Yes Harvey... that's one tall oil tank..
I'd bet half the height would have the look n feel of the average converted tender runninG!

Git er done buddy!! ThanX

SD


----------



## harvey (Dec 30, 2008)

Hi Dirk,
"Get her done" is much easier said than done around here these days. As you can see I've modified the post to show the revised oil tank height. I did purchase a drawing of the locomotive from the National Archives, but it was a coal burner so I'm relying on photographs.










I think we had better let Cliffy get back to his post.
Cheers.


----------



## CliffyJ (Apr 29, 2009)

Thanks for those pics Harvey, that looks great! Nice job on the top edge bead / lip, and the brass details look wonderful.


----------



## East Broad Top (Dec 29, 2007)

Cool! Nice transformation of a tender most of us have in our scrap boxes. 

Later,

K


----------



## Scott (Jan 29, 2008)

Nice work Harvey, the tender looks similar to one from a T class loco. The SAR converted a number of loco's to oil burners including several Garretts when steam ruled the rails.


----------



## CliffyJ (Apr 29, 2009)

I've completed my "conversion," shown on this thread. I'm afraid it's quite the hack job for now, but some day I hope to do the loco better justice. 

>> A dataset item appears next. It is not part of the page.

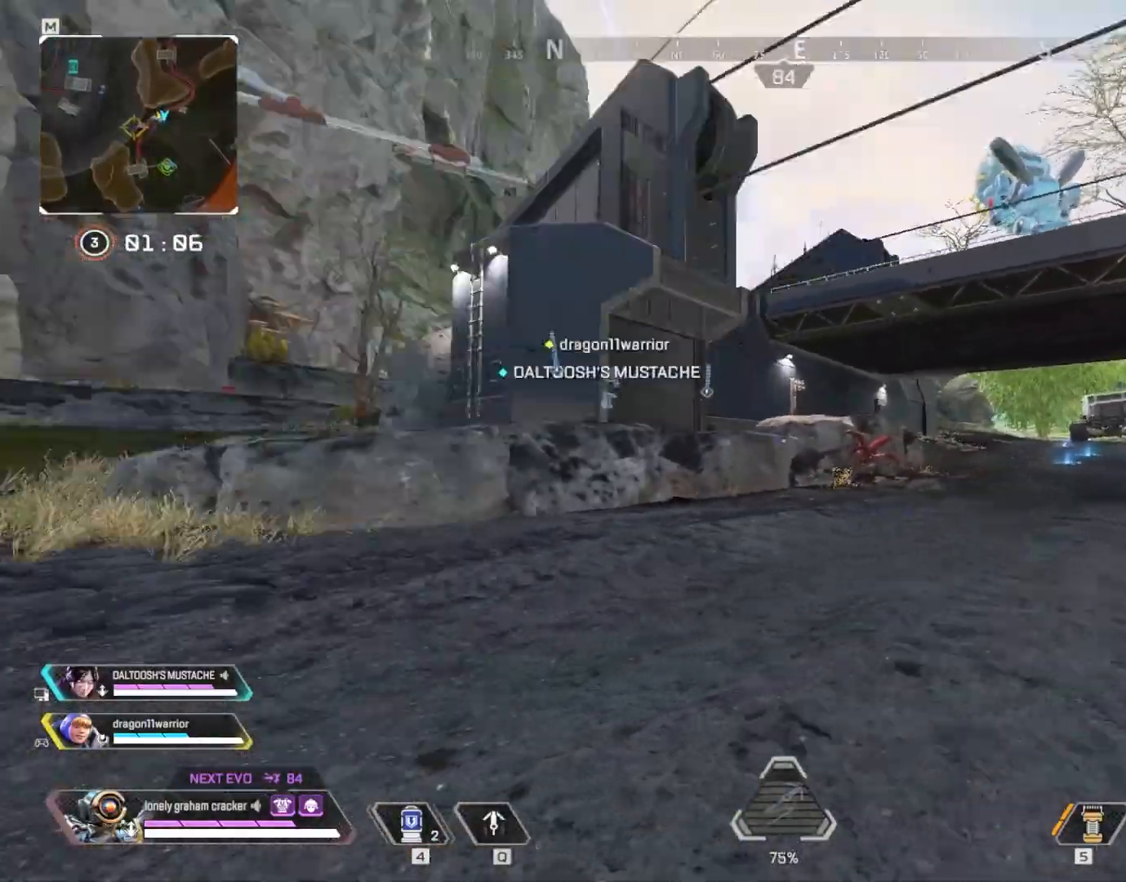
{"keys": ["d"], "mouse": [], "events": []}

http://forums.mylargescale.com/39-dcc-large-scale/72410-dcc-install-bachmann-annie-4.html#post988306


----------



## harvey (Dec 30, 2008)

Hi Cliffy,
I don't know about a "hack job" it looks quite a lot better than many I've seen. You'll have to post an in service picture.
Well done and thanks for posting.
Cheers.


----------



## CliffyJ (Apr 29, 2009)

Thanks Harvey, and will do.


----------